John Evelyn, 13 September 1660
"To Southwark Fair, very dirty, and there saw the puppet-show of Whittington, which is pretty to see; and how that idle thing do work upon people that see it, and even myself too! And thence to Jacob Hall's dancing on the ropes, where I saw such action as I never saw before, and mightily worth seeing; and here took acquaintance with a fellow who carried me to a tavern, whither came the music of this booth, and by-and-by Jacob Hall himself, with whom I had a mind to speak, whether he ever had any mischief by falls in his time. He told me, 'Yes, many, but never to the breaking of a limb.' He seems a mighty strong man. So giving them a bottle or two of wine, I away."
Samuel Pepys, 21 September 1668
The Fair attracted people from all walks of life, from the high class to the low, even royalty, and attracted the highest quality actors and other entertainment. Some companies advertised their forthcoming performances at the Fair. In 1731, Lee and Harper advertised their production of Jeptha's Vow and the Fall of Phaeton which was to take place in their booth on the bowling green behind the Marshalsea. There was to be a variety of singing and dancing in between acts and in addition a pantomime entertainment entitled the Harlot's Progress. Another advertisement described Jeptha's Vow and The Fall of Phaeton, "the whole intermix'd with Comic Scenes between Punch, Harlequin, Scaramouch, Pierrot and Columbine". This latter can clearly be seen in Hogarth's illustration which also shows a large poster for the "most celebrated entertainment called The Siege of Troy" advertised by Lee's Great Theatrical Booth in 1734. Another company, Yeates (Senior and Junior) advertised a performance of the "Ballad Opera" The Harlot's Progress in 1722 "To which will be added Yeates (Junior) Incomparable Dexterity of Hand ... and at a Large Room near Booth, 2 Large Ostriches, lately arrived from the Deserts of Arabia being Male and Female".

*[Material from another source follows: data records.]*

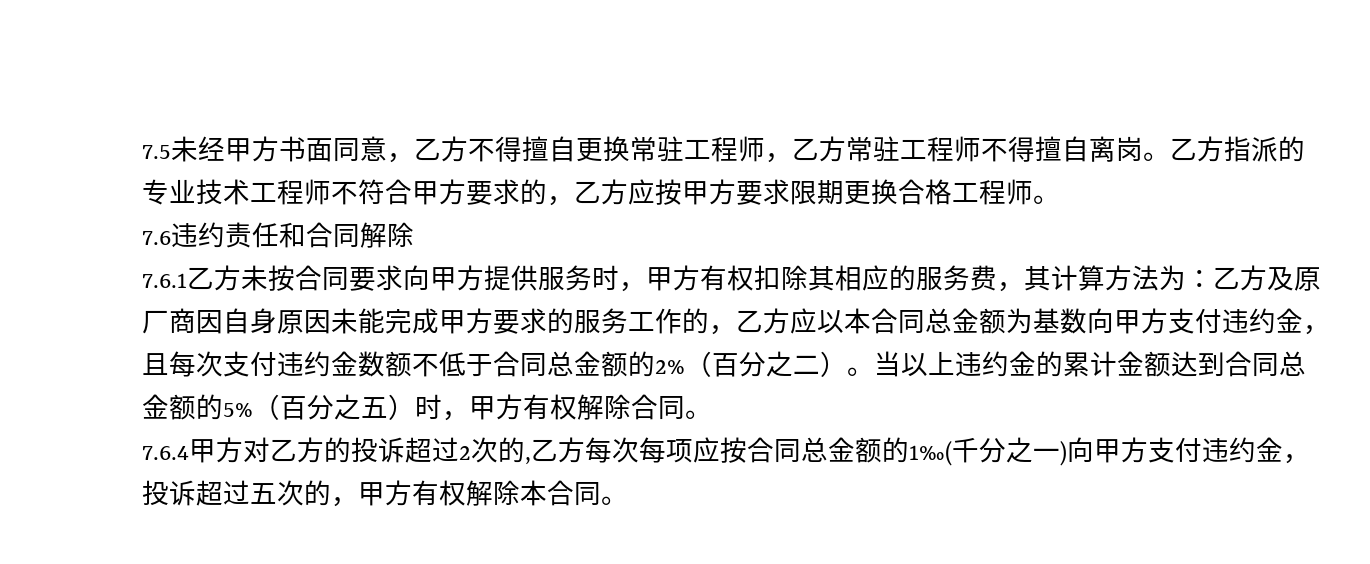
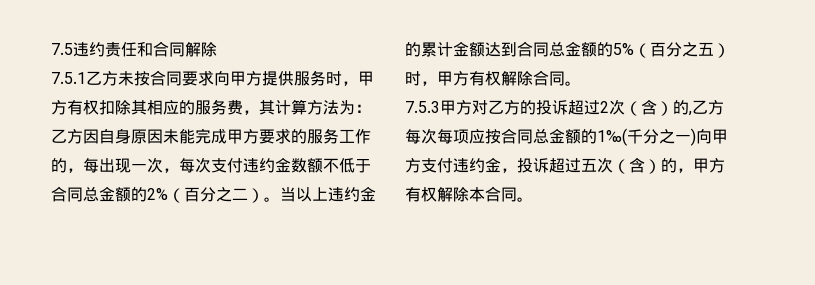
[171,136,1305,163] [142,179,1060,206] [142,231,171,245] 未经甲方书面同意，乙方不得擅自更换常驻工程师，乙方常驻工程师不得擅自离岗。乙方指派的专业技术工程师不符合甲方要求的，乙方应按甲方要求限期更换合格工程师。 // 7.6 -> (73, 49) none
[142,273,187,288] 7.6.1 -> [51,72,86,84] 7.5.1
[1267,266,1321,291] [142,308,196,334] 及原厂商 -> (83, 136) none
[736,308,1330,335] [142,353,169,375] 乙方应以本合同总金额为基数向甲方支付违约金，且 -> [83,157,179,173] 每出现一次，
[142,446,189,460] 7.6.4 -> [405,101,440,113] 7.5.3
(498, 450) none -> [625,100,673,116] （含）
(304, 493) none -> [613,158,661,174] （含）

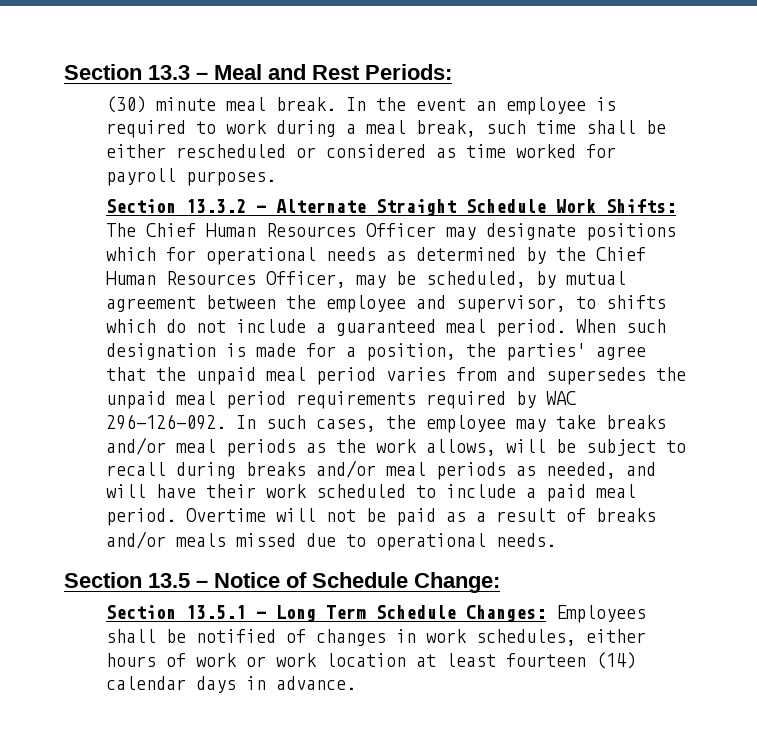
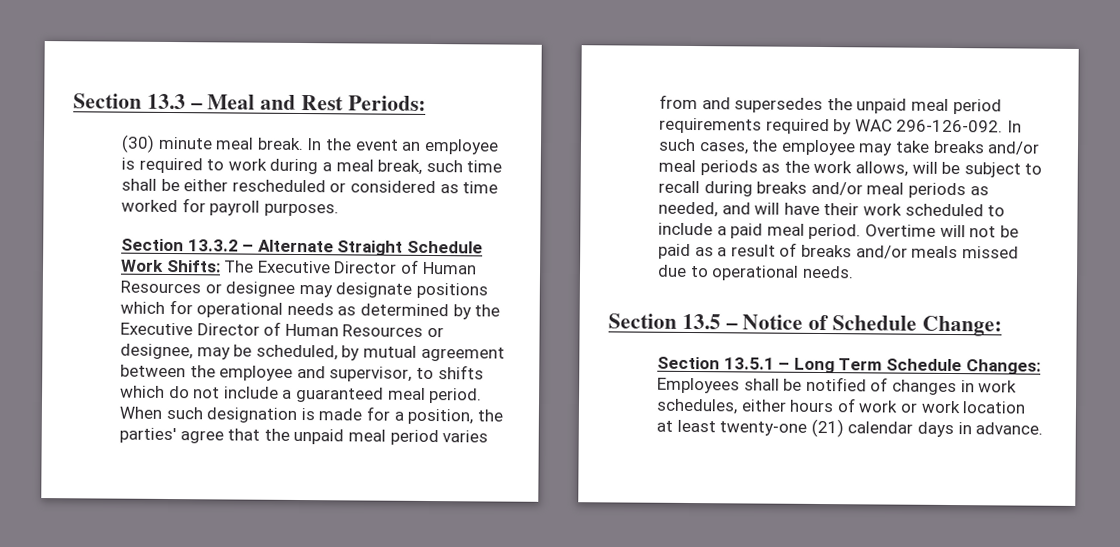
[145,223,436,237] Chief Human Resources Officer -> [256,259,477,275] [120,280,296,297] Executive Director of Human Resources or designee
[595,247,646,261] [105,271,346,288] Chief Human Resources Officer, -> [120,321,445,338] [120,343,194,360] Executive Director of Human Resources or designee,
[505,652,636,669] fourteen (14) -> [719,418,844,438] twenty-one (21)

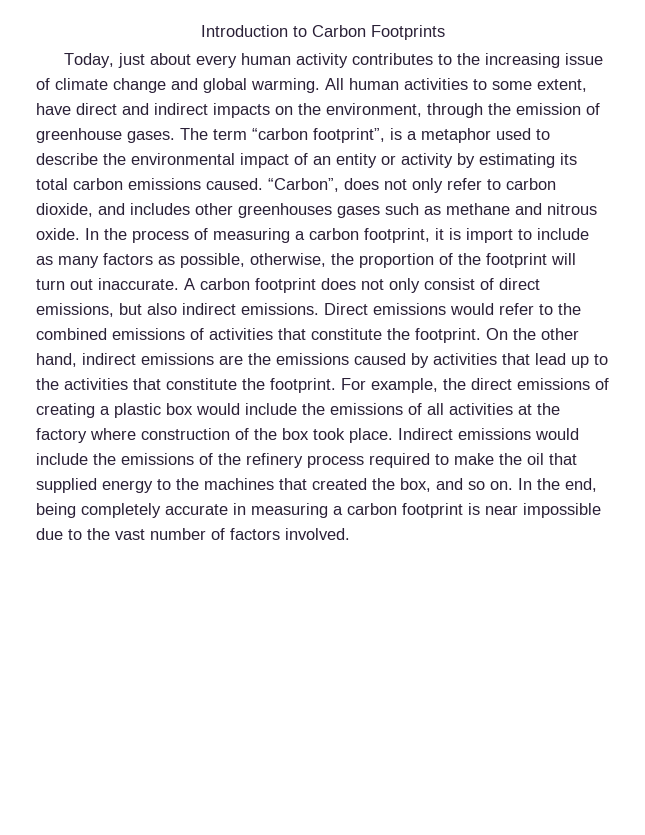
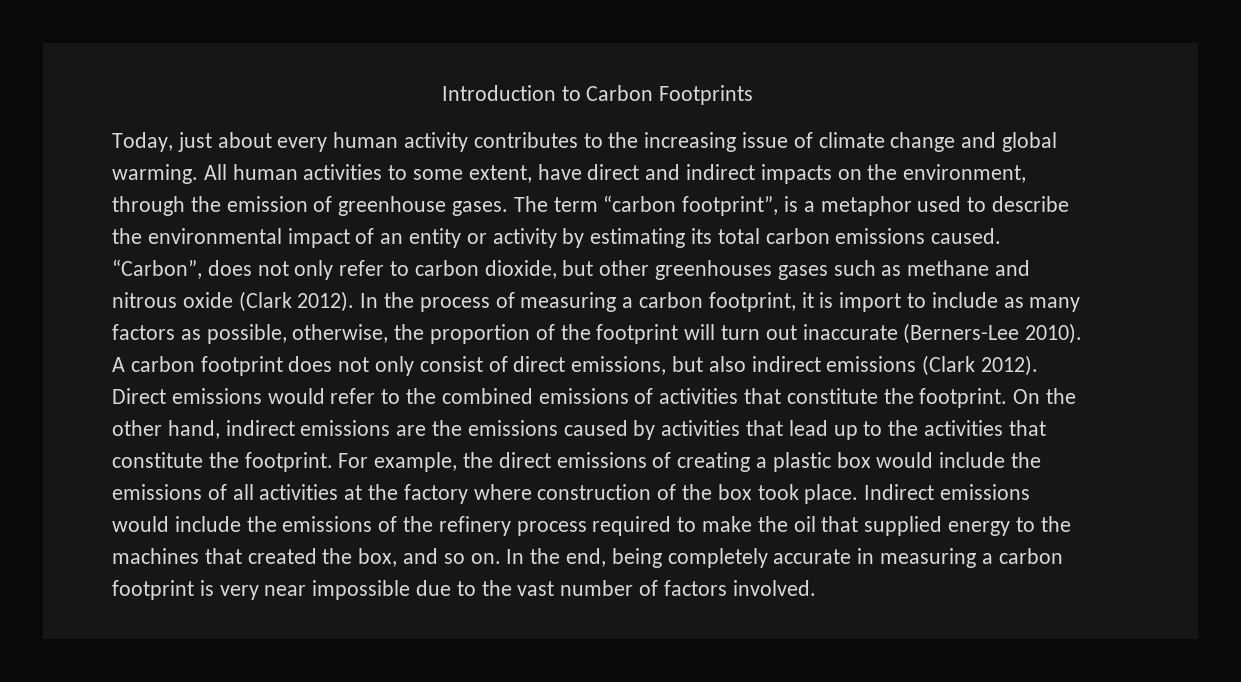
[98,203,190,215] and includes -> [562,260,594,276] but
[36,228,80,240] oxide. -> [182,291,355,312] oxide (Clark 2012).
[98,278,179,290] inaccurate. -> [802,323,1083,344] inaccurate (Berners-Lee 2010).
[241,303,319,315] emissions. -> [826,355,1039,376] emissions (Clark 2012).
(480, 509) none -> [219,585,259,600] very

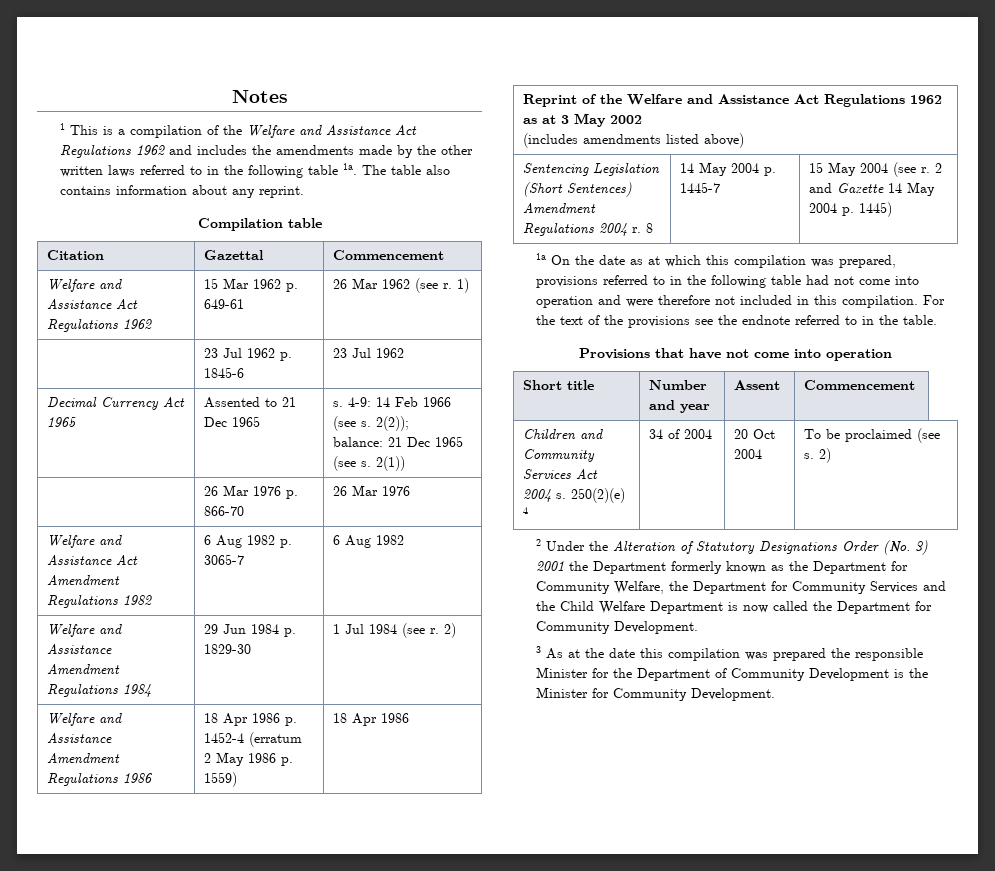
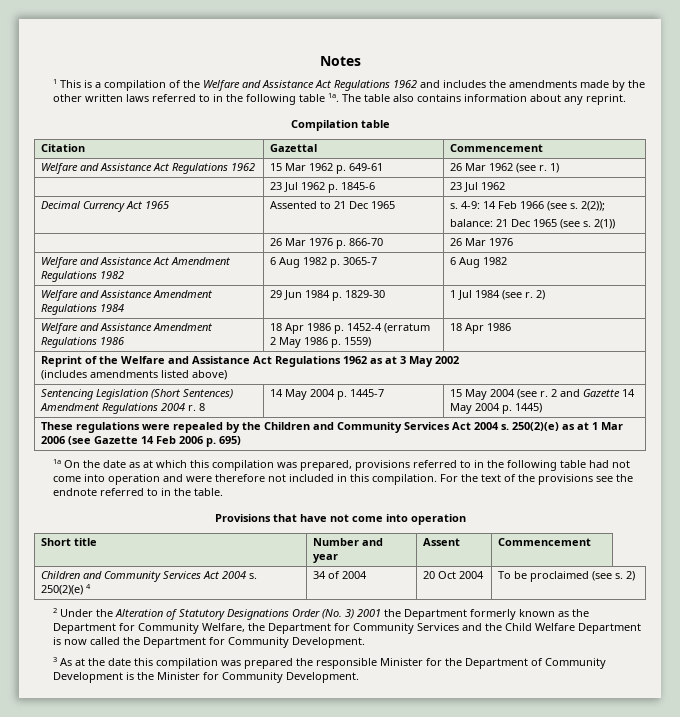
(893, 209) none -> [41,422,624,433] [41,436,242,447] // These regulations were repealed by the Children and Community Services Act 2004 s. 250(2)(e) as at 1 Mar 2006 (see Gazette 14 Feb 2006 p. 695)

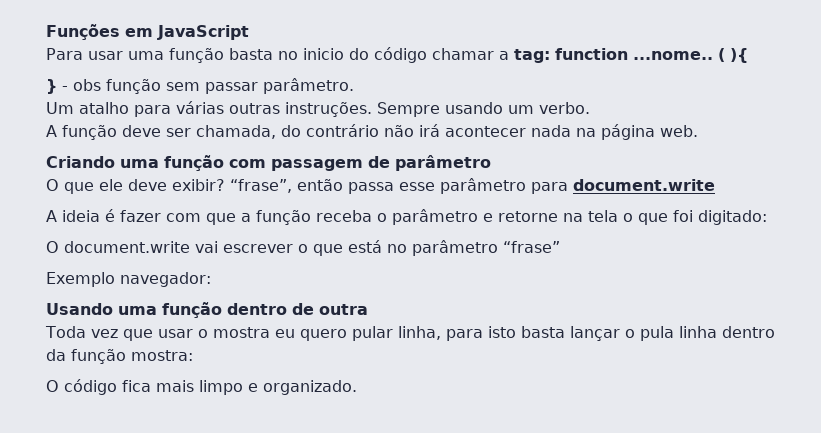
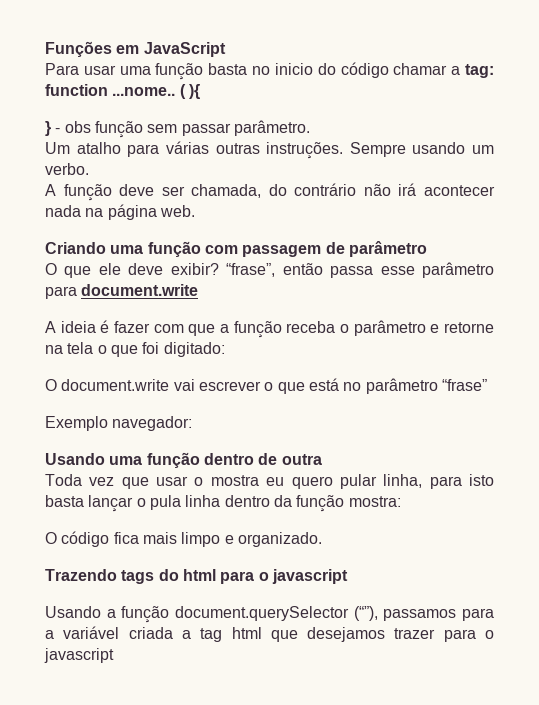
(357, 387) none -> [45,569,348,584] [45,606,495,623] [45,626,495,642] [44,648,114,663] // Trazendo tags do html para o javascript // Usando a função document.querySelector (“”), passamos para a variável criada a tag html que desejamos trazer para o javascript

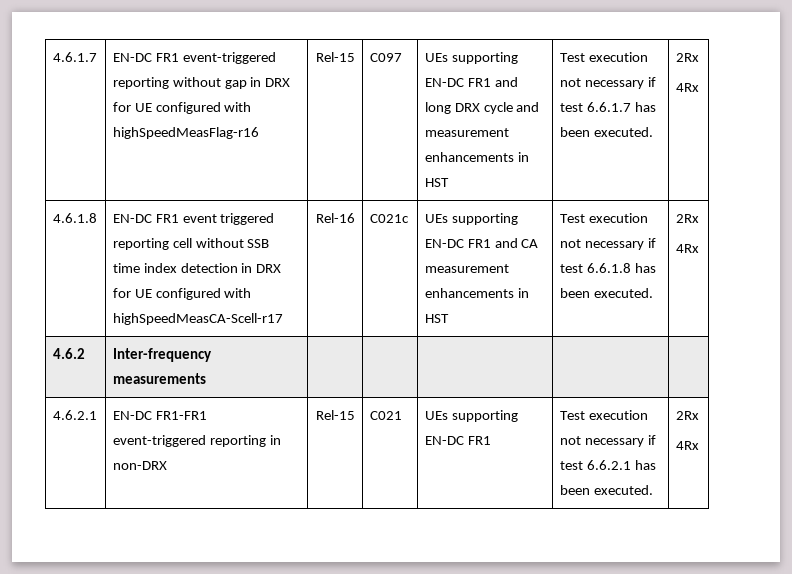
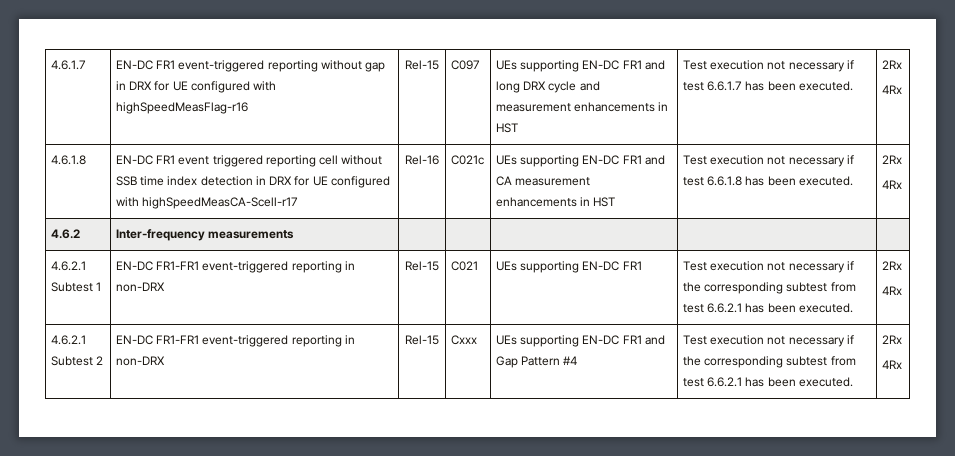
(97, 415) none -> [50,282,102,292] Subtest 1
[559,460,656,470] [559,485,653,495] [675,411,699,420] [675,441,699,450] test 6.6.2.1 has been executed. | 2Rx // 4Rx -> [682,282,856,294] [682,303,853,313] [881,261,902,270] [881,286,902,295] [50,335,86,345] [50,356,104,366] [115,335,355,347] [115,356,165,366] [405,335,439,345] [450,335,477,345] [495,335,665,347] [495,356,578,368] [682,335,854,347] [682,356,856,368] [682,377,853,387] [881,335,902,344] [881,360,902,369] the corresponding subtest from test 6.6.2.1 has been executed. | 2Rx // 4Rx // 4.6.2.1 Subtest 2 | EN-DC FR1-FR1 event-triggered reporting in non-DRX | Rel-15 | Cxxx | UEs supporting EN-DC FR1 and Gap Pattern #4 | Test execution not necessary if the corresponding subtest from test 6.6.2.1 has been executed. | 2Rx // 4Rx

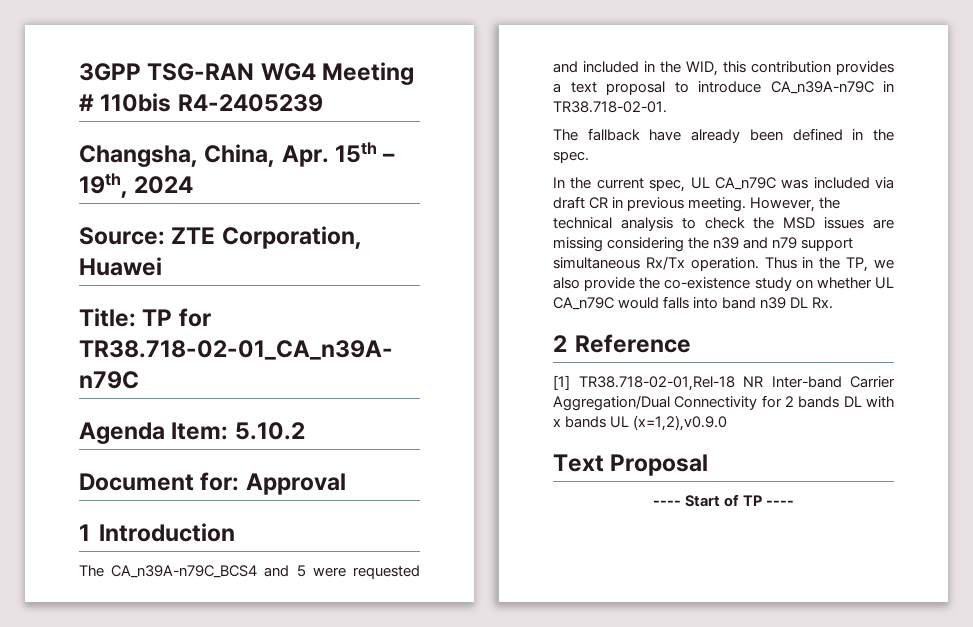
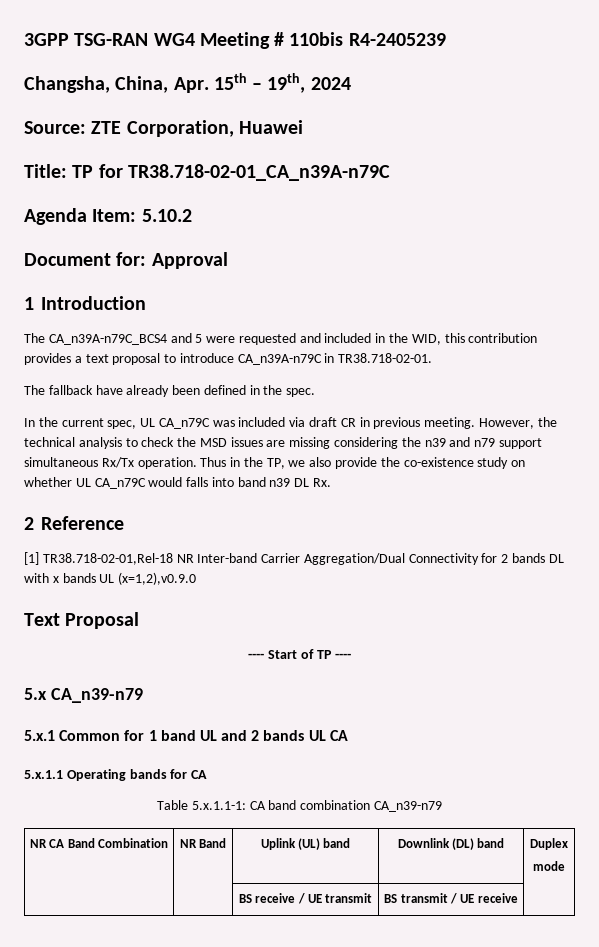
(795, 503) none -> [24,688,143,703] [24,730,348,741] [24,769,208,781] [157,800,442,812] [29,838,169,848] [179,838,227,848] [260,838,351,850] [397,838,505,850] [530,838,568,850] [533,861,565,871] [238,893,373,904] [384,893,518,904] // 5.x CA_n39-n79 // 5.x.1 Common for 1 band UL and 2 bands UL CA // 5.x.1.1 Operating bands for CA // Table 5.x.1.1-1: CA band combination CA_n39-n79 // NR CA Band Combination | NR Band | Uplink (UL) band | Downlink (DL) band | Duplex // mode // | | BS receive / UE transmit | BS transmit / UE receive |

A more varied entertainment was advertised in 1733 by Pinchbeck and Fawkes which would:
"Divert the Publick with the following surprising Entertainments at their great Theatrical Room at the Queens Arms joining to the Marshalsea Gate ... The diverting and incomparable Dexterity of Hand, perform'd by Mr Pinchbeck who causes a Tree to grow out of of a Flower-Pot on the Table, which blossoms and bears ripe Fruit in a Minute ... the famous little Posture-Master of nine Years old, who shows several astonishing Postures by Activity of Body ...an amazing Musical Clock made by Mr Pinchbeck, 2 beautiful moving pictures and performs on several muscial instruments ... a curious Machine being the finest Piece of workmanship in the World for moving Pictures and other curiosities ... while the Booth is filling the little Posture-Master will divert the Company with several wonders on the slack rope..."
But despite the fun and the variety and quality of the entertainments, the festivities went hand in hand with danger, vice and riots. A woman had been trampled to death by the crowd in 1733 and a lot of crime was associated with the Fair. For these reasons, and also for reasons of congestion in what was fast becoming an urban area, opposition to the Fair grew until it was finally banned in 1763.